About this exercise:
Please list every line of the items that contains the word "Schilde".

Entries provided:
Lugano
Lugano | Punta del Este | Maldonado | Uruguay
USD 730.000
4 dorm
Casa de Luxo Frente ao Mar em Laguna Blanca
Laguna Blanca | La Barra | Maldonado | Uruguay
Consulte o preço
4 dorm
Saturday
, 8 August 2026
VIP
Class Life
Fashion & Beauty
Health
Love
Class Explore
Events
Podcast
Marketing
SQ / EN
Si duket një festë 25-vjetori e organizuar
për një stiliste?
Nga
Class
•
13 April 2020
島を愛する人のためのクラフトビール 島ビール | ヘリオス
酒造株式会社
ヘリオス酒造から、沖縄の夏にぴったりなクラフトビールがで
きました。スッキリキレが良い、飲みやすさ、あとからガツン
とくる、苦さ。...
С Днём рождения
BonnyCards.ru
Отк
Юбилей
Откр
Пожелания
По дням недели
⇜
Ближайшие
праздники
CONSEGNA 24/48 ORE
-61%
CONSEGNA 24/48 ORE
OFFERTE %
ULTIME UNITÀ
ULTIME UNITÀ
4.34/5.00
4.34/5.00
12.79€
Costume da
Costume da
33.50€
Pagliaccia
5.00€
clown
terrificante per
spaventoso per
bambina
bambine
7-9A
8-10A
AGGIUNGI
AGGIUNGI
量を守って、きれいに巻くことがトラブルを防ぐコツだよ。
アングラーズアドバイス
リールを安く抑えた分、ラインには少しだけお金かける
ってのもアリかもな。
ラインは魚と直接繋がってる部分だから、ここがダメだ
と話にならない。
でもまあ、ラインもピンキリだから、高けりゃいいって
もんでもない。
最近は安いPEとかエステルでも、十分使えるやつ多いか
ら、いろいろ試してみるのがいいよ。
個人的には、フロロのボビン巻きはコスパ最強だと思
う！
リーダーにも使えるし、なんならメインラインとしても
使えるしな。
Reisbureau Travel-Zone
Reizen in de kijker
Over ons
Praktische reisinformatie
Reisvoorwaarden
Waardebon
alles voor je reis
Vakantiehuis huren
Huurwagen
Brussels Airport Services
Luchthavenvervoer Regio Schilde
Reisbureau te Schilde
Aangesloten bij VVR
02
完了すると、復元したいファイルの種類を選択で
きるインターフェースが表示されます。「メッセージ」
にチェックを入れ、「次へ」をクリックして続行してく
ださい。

Expected answer:
Luchthavenvervoer Regio Schilde
Reisbureau te Schilde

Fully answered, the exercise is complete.